Im Laufe der Zeit wurde ihr Haus zu einem Sammelplatz für Jehovas Zeugen. Während ihre Freunde zur Schule, auf Partys und in Clubs gingen, beschränkte sich Marias Bewegungsradius auf das Kirchentor und das Haus.

FOTO: (iStock/SvetaZi)

Doch dann gab es eine Wendung. Marijas Bruder wurde schwer krank und die Operation war die einzige Chance für ihn zu überleben, aber es widersprach den Ansichten ihre Religion. „Weder mein Stiefvater, noch meine Mutter, noch ich haben zugestimmt, weil Zeugen Jehovas niemals das Blut anderer Menschen erhalten.“ Der Arzt flehte uns vergebens an, er erklärte uns, dass unser Bruder es schaffen würde, wenn der Tumor entfernt wird, und dass es nur von uns abhänge, ob er überlebe oder nicht. Der Bruder war noch minderjährig, daher war die Zustimmung der Eltern erforderlich. Wir dankten ihm und erklärten, dass unser Glaube es nicht erlaubt, das Blut anderer Menschen zu erhalten. Glücklicherweise war ein Verwandter unseres leiblichen Vaters im Gang; er rief ihn sofort an und erklärte ihm, worum es ging. Der Vater eilte ins Krankenhaus und gab sein Einverständnis zur Operation seines Bruders. In diesem Moment hasste ich ihn aus tiefstem Herzen.

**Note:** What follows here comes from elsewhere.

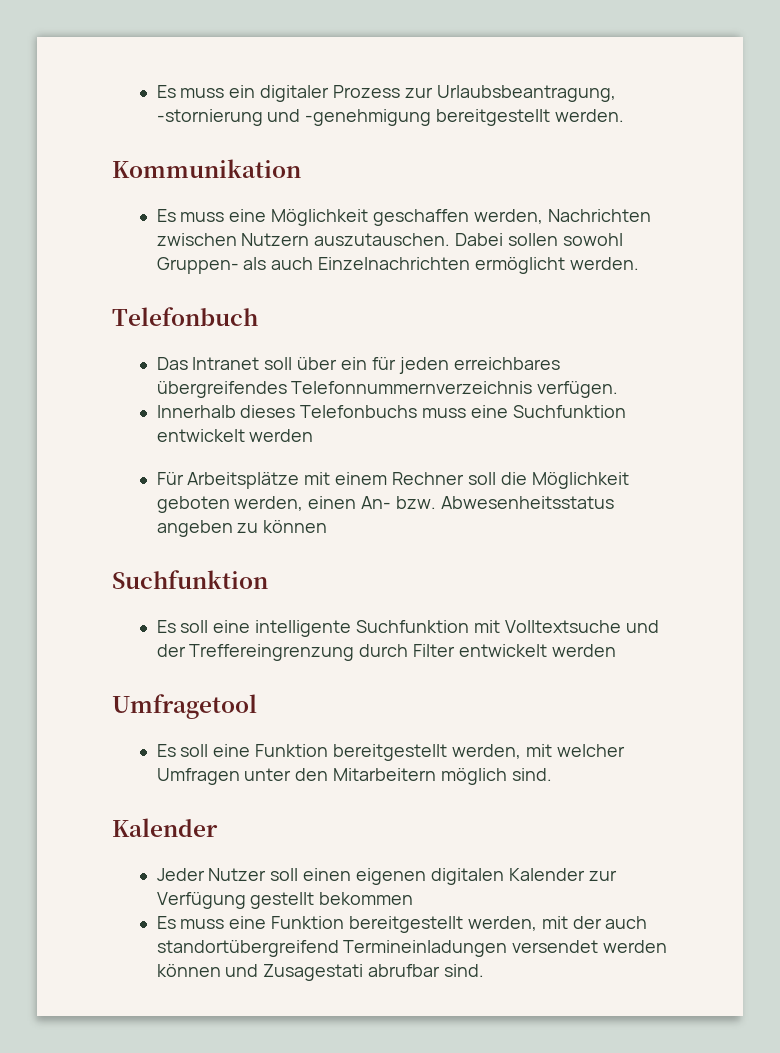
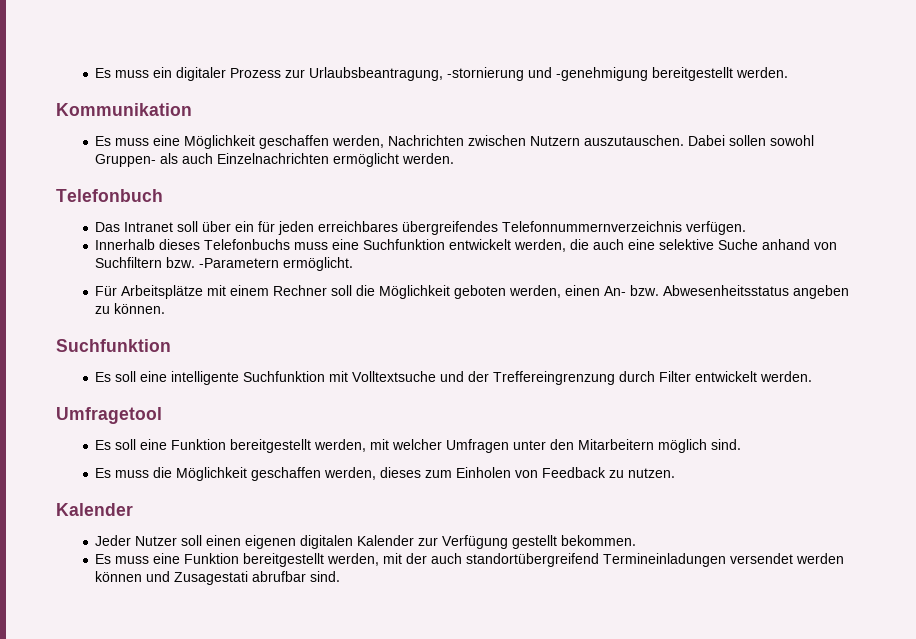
[249,429,314,442] werden -> [514,239,838,252] [95,257,354,271] werden, die auch eine selektive Suche anhand von Suchfiltern bzw. -Parametern ermöglicht.
[263,520,328,533] können -> [114,303,166,314] können.
[551,644,616,657] werden -> [760,371,813,382] werden.
(552, 774) none -> [95,467,676,481] // Es muss die Möglichkeit geschaffen werden, dieses zum Einholen von Feedback zu nutzen.
[319,892,414,905] bekommen -> [561,535,637,546] bekommen.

„Heute merke ich, dass er das Richtige getan hat, nicht nur für meinen Bruder, sondern auch für mich“, bekennt Marija. Nach diesem Ereignis warfen ihre Mutter und ihr Stiefvater sie aus dem Haus und Marija zog zu ihrem Vater. „Nachdem ich fast zehn Jahre nach den von Jehovas Zeugen propagierten Postulaten gelebt hatte, konnte Papa mich nicht wiedererkennen. Er hat mich jedoch akzeptiert, bei ihm und seiner neuen Familie zu sein, und er hat versprochen, mir einen Job zu besorgen“, sagt Marija.

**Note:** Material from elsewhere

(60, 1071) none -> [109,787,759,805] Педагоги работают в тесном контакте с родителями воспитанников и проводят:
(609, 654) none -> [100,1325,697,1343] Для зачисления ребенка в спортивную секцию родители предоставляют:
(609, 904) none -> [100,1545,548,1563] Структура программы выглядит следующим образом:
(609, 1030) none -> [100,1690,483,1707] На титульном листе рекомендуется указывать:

Laut dem Medium fühlte sich das Kennenlernen neuer Leute für sie wie eine kalte Dusche an. Zuerst weigerte sie sich zu kommunizieren, aber im Laufe der Zeit begann sie sich mit ihren Halbschwestern, ihrer Stiefmutter und ihrem Vater, die viele Freunde hatten, zu entspannen.

Der komplette Weltbildwechsel dauerte vier Jahre, seit Marijas Bruder im Krankenhaus landete. Heute ist Marija wegen der Kinder noch immer sehr vorsichtig mit der Ankunft einiger neuer, unbekannter Menschen in ihrem Haus.